Tools and Datasets
If you use any of the tools and datasets provided here, please cite the corresponding paper.
Datasets
Syn-vs-Sem: dataset used for studying the syntactic and semantic similarities between real and artificial faults (TSE 2022).
Commit-relevant mutants: dataset employed in our exploratory study (TOSEM 2022).
Vulnerability-coupling-mutants: dataset used to study the coupling between vulnerabilities and LLM-generated mutants (ICST 2024).
Testing
μBERT is a mutation testing tool that uses CodeBERT, a pre-trained language model, to generate mutants (Mutation 2022).
Cerebro is a machine learning approach that statically selects subsuming mutants, i.e., the set of mutants that resides on the top of the subsumption hierarchy, based on the mutants’ surrounding code context (TSE 2021).
Trovon is a vulnerability prediction technique that learns from known vulnerable components rather than from vulnerable and non-vulnerable components, as typically performed (EMSE 2022).
Requirements Analysis
SpecBCFuzz implements a search-based algorithm that fuzzes LTL formulas giving relevance to boundary conditions to test LTL solvers (ICSE 2024).
AuRUS is a tool that implements a multi-objective genetic algorithm to repair unrealisable LTL specifications (GECCO 2023).
ACoRe is a tool that implements multi-objective search algorithms for resolving goal-conflicts in formal requirements specifications (FASE 2023).
BCLearner implements a genetic algorithm for identifying goal conflicts (ASE 2018).
BCTableaux implements a satisfiability tableaux-based algorithm for computing goal-conflicts (ASE 2016).
This tool can be used for assessing the likelihood and severity of goal-conflicts by using model counting (ICSE 2018).
Here we provide the dataset and the experimental results of our automatic Goal Operationalisation approach (ICSE 2014).
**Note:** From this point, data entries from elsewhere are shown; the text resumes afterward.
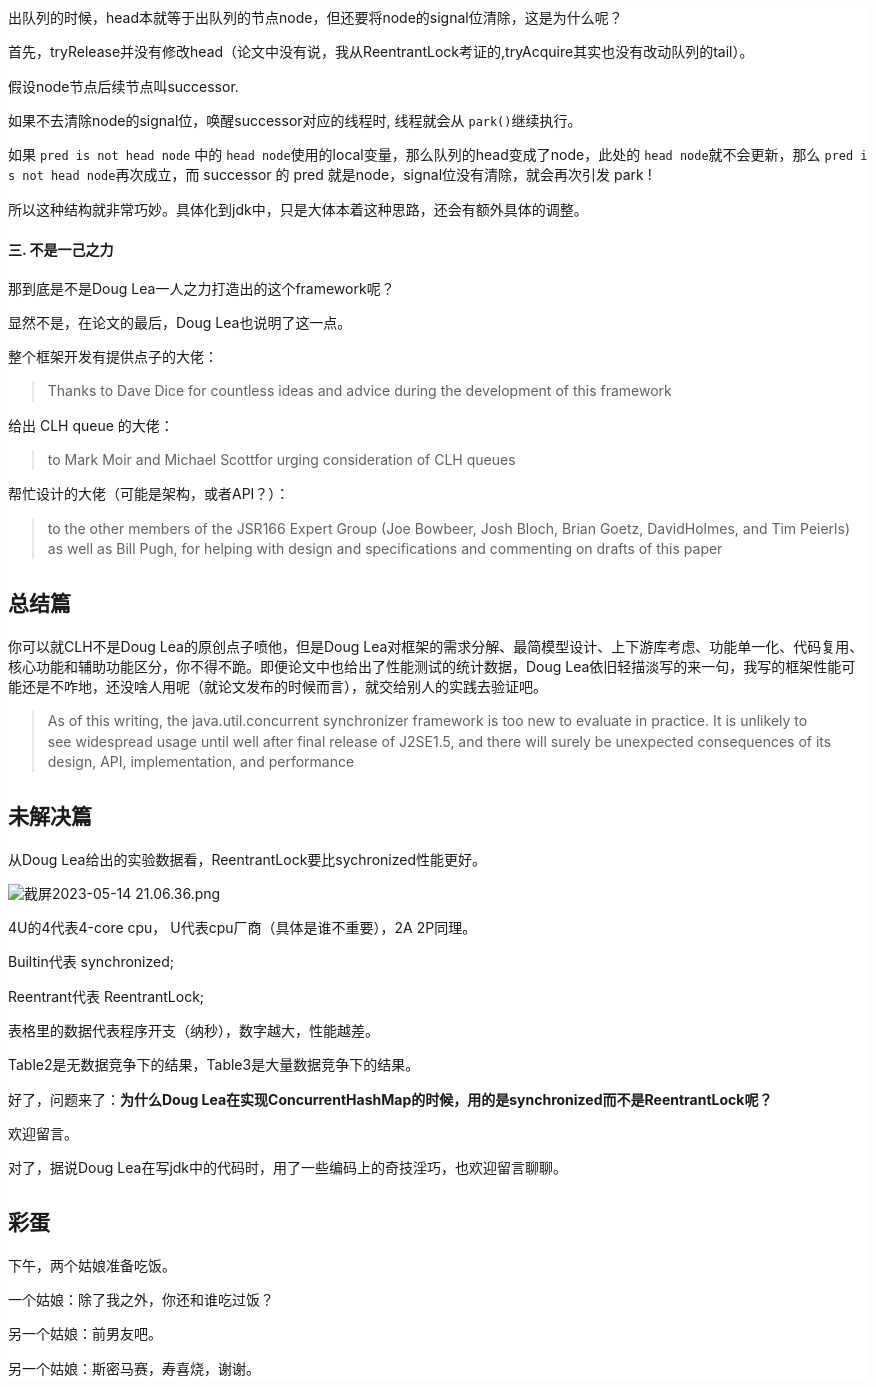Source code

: 出队列的时候，head本就等于出队列的节点node，但还要将node的signal位清除，这是为什么呢？

首先，tryRelease并没有修改head（论文中没有说，我从ReentrantLock考证的,tryAcquire其实也没有改动队列的tail）。

假设node节点后续节点叫successor.

如果不去清除node的signal位，唤醒successor对应的线程时, 线程就会从 `park()`继续执行。

如果 `pred is not head node` 中的 `head node`使用的local变量，那么队列的head变成了node，此处的 `head node`就不会更新，那么 `pred is not head node`再次成立，而 successor 的 pred 就是node，signal位没有清除，就会再次引发 park !

所以这种结构就非常巧妙。具体化到jdk中，只是大体本着这种思路，还会有额外具体的调整。

#### 三. 不是一己之力
那到底是不是Doug Lea一人之力打造出的这个framework呢？

显然不是，在论文的最后，Doug Lea也说明了这一点。

整个框架开发有提供点子的大佬：
> Thanks to Dave Dice for countless ideas and advice during the development of
> this framework

给出 CLH queue 的大佬：
> to Mark Moir and Michael Scottfor urging consideration of CLH queues

帮忙设计的大佬（可能是架构，或者API？）：
> to the other members of the JSR166 Expert Group (Joe Bowbeer, Josh Bloch, Brian
> Goetz, DavidHolmes, and Tim Peierls) as well as Bill Pugh, for helping
> with design and specifications and commenting on drafts of this paper


## 总结篇
你可以就CLH不是Doug Lea的原创点子喷他，但是Doug Lea对框架的需求分解、最简模型设计、上下游库考虑、功能单一化、代码复用、核心功能和辅助功能区分，你不得不跪。即便论文中也给出了性能测试的统计数据，Doug Lea依旧轻描淡写的来一句，我写的框架性能可能还是不咋地，还没啥人用呢（就论文发布的时候而言），就交给别人的实践去验证吧。
> As of this writing, the java.util.concurrent synchronizer framework is too new
> to evaluate in practice. It is unlikely to see widespread usage until well after
> final release of J2SE1.5, and there will surely be unexpected consequences of
> its design, API, implementation, and performance

## 未解决篇
从Doug Lea给出的实验数据看，ReentrantLock要比sychronized性能更好。

![截屏2023-05-14 21.06.36.png](https://p1-juejin.byteimg.com/tos-cn-i-k3u1fbpfcp/88b33c289e95432ea6d2c0d32104db3d~tplv-k3u1fbpfcp-watermark.image?)

4U的4代表4-core cpu， U代表cpu厂商（具体是谁不重要），2A 2P同理。

Builtin代表 synchronized;

Reentrant代表 ReentrantLock;

表格里的数据代表程序开支（纳秒），数字越大，性能越差。

Table2是无数据竞争下的结果，Table3是大量数据竞争下的结果。

好了，问题来了：**为什么Doug Lea在实现ConcurrentHashMap的时候，用的是synchronized而不是ReentrantLock呢？**

欢迎留言。

对了，据说Doug Lea在写jdk中的代码时，用了一些编码上的奇技淫巧，也欢迎留言聊聊。


## 彩蛋
下午，两个姑娘准备吃饭。

一个姑娘：除了我之外，你还和谁吃过饭？

另一个姑娘：前男友吧。

另一个姑娘：斯密马赛，寿喜烧，谢谢。

<Giscus />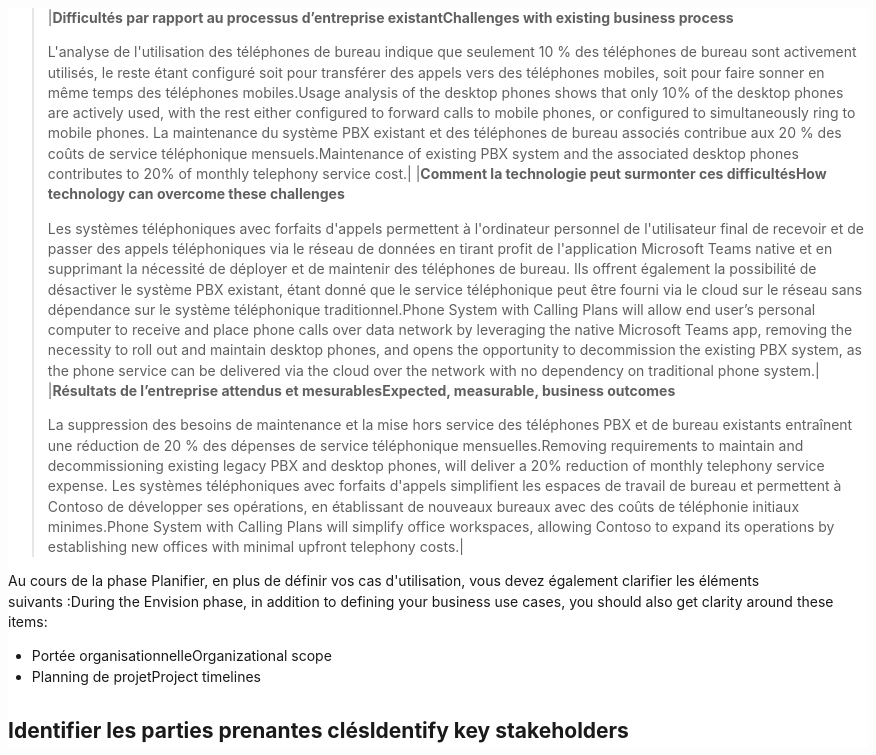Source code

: >|<span data-ttu-id="b6e65-133">**Difficultés par rapport au processus d’entreprise existant**</span><span class="sxs-lookup"><span data-stu-id="b6e65-133">**Challenges with existing business process**</span></span><p><span data-ttu-id="b6e65-134">L'analyse de l'utilisation des téléphones de bureau indique que seulement 10 % des téléphones de bureau sont activement utilisés, le reste étant configuré soit pour transférer des appels vers des téléphones mobiles, soit pour faire sonner en même temps des téléphones mobiles.</span><span class="sxs-lookup"><span data-stu-id="b6e65-134">Usage analysis of the desktop phones shows that only 10% of the desktop phones are actively used, with the rest either configured to forward calls to mobile phones, or configured to simultaneously ring to mobile phones.</span></span> <span data-ttu-id="b6e65-135">La maintenance du système PBX existant et des téléphones de bureau associés contribue aux 20 % des coûts de service téléphonique mensuels.</span><span class="sxs-lookup"><span data-stu-id="b6e65-135">Maintenance of existing PBX system and the associated desktop phones contributes to 20% of monthly telephony service cost.</span></span>|
>|<span data-ttu-id="b6e65-136">**Comment la technologie peut surmonter ces difficultés**</span><span class="sxs-lookup"><span data-stu-id="b6e65-136">**How technology can overcome these challenges**</span></span><p><span data-ttu-id="b6e65-137">Les systèmes téléphoniques avec forfaits d'appels permettent à l'ordinateur personnel de l'utilisateur final de recevoir et de passer des appels téléphoniques via le réseau de données en tirant profit de l'application Microsoft Teams native et en supprimant la nécessité de déployer et de maintenir des téléphones de bureau. Ils offrent également la possibilité de désactiver le système PBX existant, étant donné que le service téléphonique peut être fourni via le cloud sur le réseau sans dépendance sur le système téléphonique traditionnel.</span><span class="sxs-lookup"><span data-stu-id="b6e65-137">Phone System with Calling Plans will allow end user’s personal computer to receive and place phone calls over data network by leveraging the native Microsoft Teams app, removing the necessity to roll out and maintain desktop phones, and opens the opportunity to decommission the existing PBX system, as the phone service can be delivered via the cloud over the network with no dependency on traditional phone system.</span></span>|
>|<span data-ttu-id="b6e65-138">**Résultats de l’entreprise attendus et mesurables**</span><span class="sxs-lookup"><span data-stu-id="b6e65-138">**Expected, measurable, business outcomes**</span></span><p><span data-ttu-id="b6e65-139">La suppression des besoins de maintenance et la mise hors service des téléphones PBX et de bureau existants entraînent une réduction de 20 % des dépenses de service téléphonique mensuelles.</span><span class="sxs-lookup"><span data-stu-id="b6e65-139">Removing requirements to maintain and decommissioning existing legacy PBX and desktop phones, will deliver a 20% reduction of monthly telephony service expense.</span></span> <span data-ttu-id="b6e65-140">Les systèmes téléphoniques avec forfaits d'appels simplifient les espaces de travail de bureau et permettent à Contoso de développer ses opérations, en établissant de nouveaux bureaux avec des coûts de téléphonie initiaux minimes.</span><span class="sxs-lookup"><span data-stu-id="b6e65-140">Phone System with Calling Plans will simplify office workspaces, allowing Contoso to expand its operations by establishing new offices with minimal upfront telephony costs.</span></span>|

<span data-ttu-id="b6e65-141">Au cours de la phase Planifier, en plus de définir vos cas d'utilisation, vous devez également clarifier les éléments suivants :</span><span class="sxs-lookup"><span data-stu-id="b6e65-141">During the Envision phase, in addition to defining your business use cases, you should also get clarity around these items:</span></span>
- <span data-ttu-id="b6e65-142">Portée organisationnelle</span><span class="sxs-lookup"><span data-stu-id="b6e65-142">Organizational scope</span></span>
- <span data-ttu-id="b6e65-143">Planning de projet</span><span class="sxs-lookup"><span data-stu-id="b6e65-143">Project timelines</span></span>

<a name="identify-key-stakeholders"></a><span data-ttu-id="b6e65-144">Identifier les parties prenantes clés</span><span class="sxs-lookup"><span data-stu-id="b6e65-144">Identify key stakeholders</span></span>
-------------------------

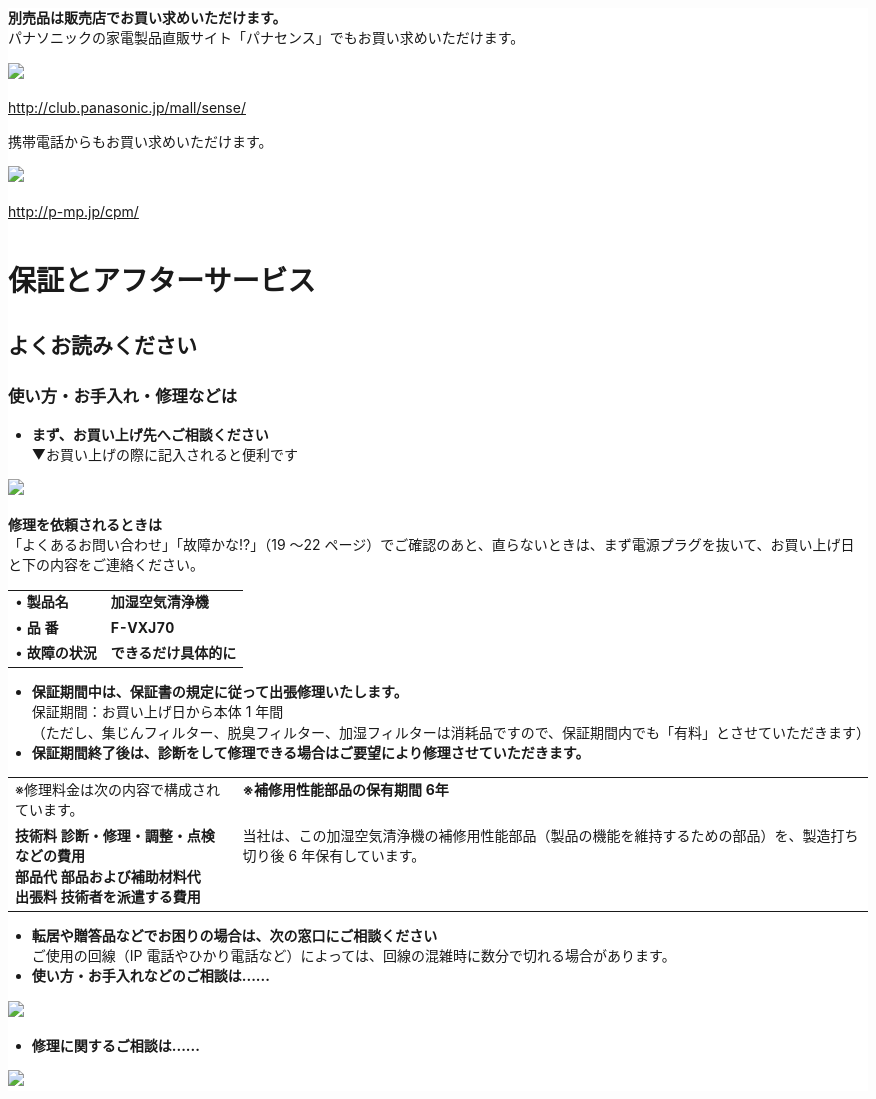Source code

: **別売品は販売店でお買い求めいただけます。**  
パナソニックの家電製品直販サイト「パナセンス」でもお買い求めいただけます。

![](images/f0022-09.jpg)

<http://club.panasonic.jp/mall/sense/>

携帯電話からもお買い求めいただけます。

![](images/f0022-08.jpg)

<http://p-mp.jp/cpm/>

# 保証とアフターサービス

## よくお読みください

### 使い方・お手入れ・修理などは

- **まず、お買い上げ先へご相談ください**<br>▼お買い上げの際に記入されると便利です

![](images/f0023-01.jpg)

**修理を依頼されるときは**  
「よくあるお問い合わせ」「故障かな!?」（19 〜22 ページ）でご確認のあと、直らないときは、まず電源プラグを抜いて、お買い上げ日と下の内容をご連絡ください。

| | |
| ------------- | ------------- |
| &#8226; **製品名** | **加湿空気清浄機** |
| &#8226; **品 番** | **F-VXJ70** |
| &#8226; **故障の状況** | **できるだけ具体的に** |

- **保証期間中は、保証書の規定に従って出張修理いたします。**<br>保証期間：お買い上げ日から本体 1 年間<br>（ただし、集じんフィルター、脱臭フィルター、加湿フィルターは消耗品ですので、保証期間内でも「有料」とさせていただきます）
- **保証期間終了後は、診断をして修理できる場合はご要望により修理させていただきます。**

| | |
| ------------- | ------------- |
| ※修理料金は次の内容で構成されています。 | **※補修用性能部品の保有期間 6年** |
| **技術料 診断・修理・調整・点検などの費用<br>部品代 部品および補助材料代<br>出張料 技術者を派遣する費用** | 当社は、この加湿空気清浄機の補修用性能部品（製品の機能を維持するための部品）を、製造打ち切り後 6 年保有しています。 |

- **転居や贈答品などでお困りの場合は、次の窓口にご相談ください**<br>ご使用の回線（IP 電話やひかり電話など）によっては、回線の混雑時に数分で切れる場合があります。
- **使い方・お手入れなどのご相談は......**

![](images/f0023-02.jpg)

- **修理に関するご相談は......**

![](images/f0023-03.jpg)

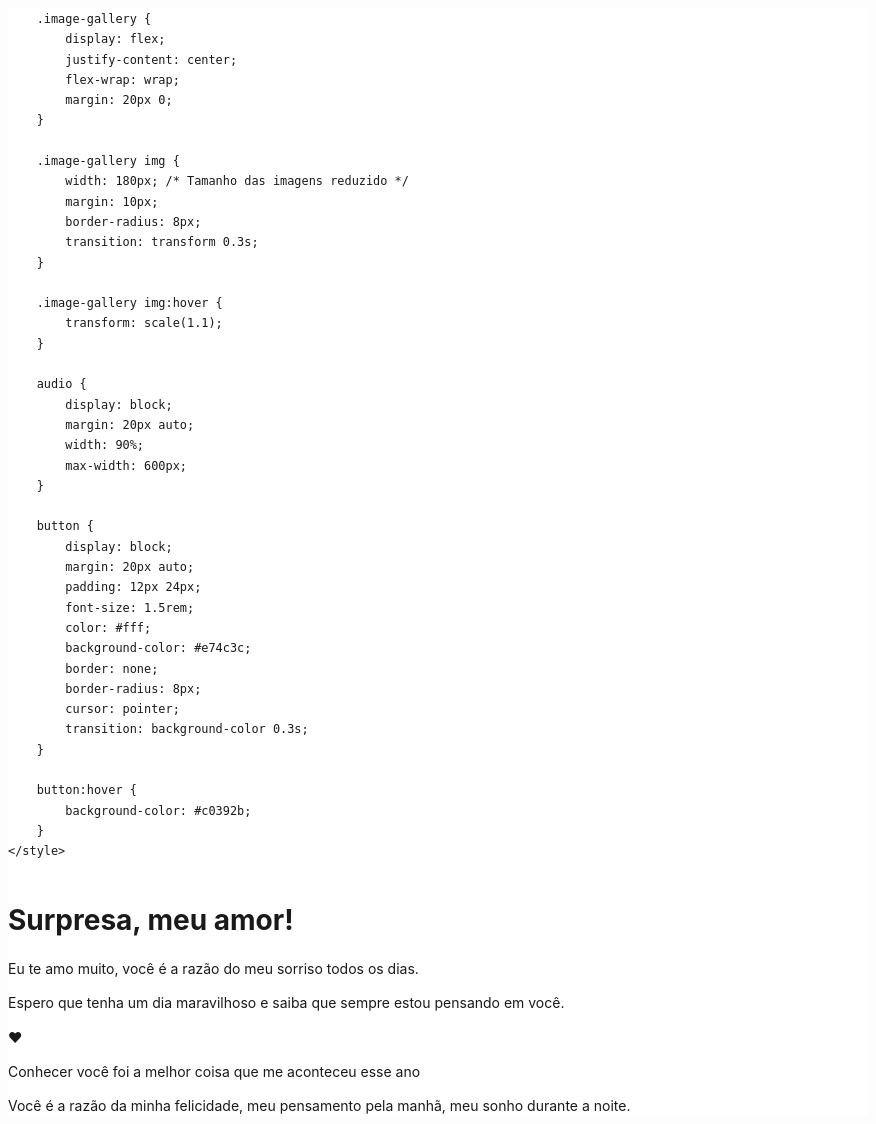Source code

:        .image-gallery {
            display: flex;
            justify-content: center;
            flex-wrap: wrap;
            margin: 20px 0;
        }

        .image-gallery img {
            width: 180px; /* Tamanho das imagens reduzido */
            margin: 10px;
            border-radius: 8px;
            transition: transform 0.3s;
        }

        .image-gallery img:hover {
            transform: scale(1.1);
        }

        audio {
            display: block;
            margin: 20px auto;
            width: 90%;
            max-width: 600px;
        }

        button {
            display: block;
            margin: 20px auto;
            padding: 12px 24px;
            font-size: 1.5rem;
            color: #fff;
            background-color: #e74c3c;
            border: none;
            border-radius: 8px;
            cursor: pointer;
            transition: background-color 0.3s;
        }

        button:hover {
            background-color: #c0392b;
        }
    </style>
</head>
<body>
    <h1>Surpresa, meu amor!</h1>
    <div class="message">
        <p>Eu te amo muito, você é a razão do meu sorriso todos os dias.</p>
        <p>Espero que tenha um dia maravilhoso e saiba que sempre estou pensando em você.</p>
    </div>
    <div class="heart">❤️</div>
    <div class="declaration">
        <p>Conhecer você foi a melhor coisa que me aconteceu esse ano</p>
        <p>Você é a razão da minha felicidade, meu pensamento pela manhã, meu sonho durante a noite.</p>
    </div>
CLTSA is a Labelled Transition System Analyser with Counting Fluents Support (ICSE 2015 and FSE 2017).
This tool implements an automatic abstraction process to analyse SCR requirements specifications. It can be use for verification or test generation (TAP 2011 and STVR 2018).
Specification Inference
MemoRIA implements a novel approach that combines program abstraction, fuzzing, dynamic analysis and SAT solving, to automatically infer metamorphic relations of Java programs (FSE 2024).
DeltaSpec implements an approach that combines test generation and dynamic specification inference to automatically compute commit-relevant specifications (delta specs) for given commits.
Seeker implements a transformer-based approach to select assertion inferring mutants (ISSRE 2023).
LearningClassInvariants implements a ML approach to build a binary classifier to distinguish valid from invalid data structure objects, i.e., the class invariant (ICSE 2019).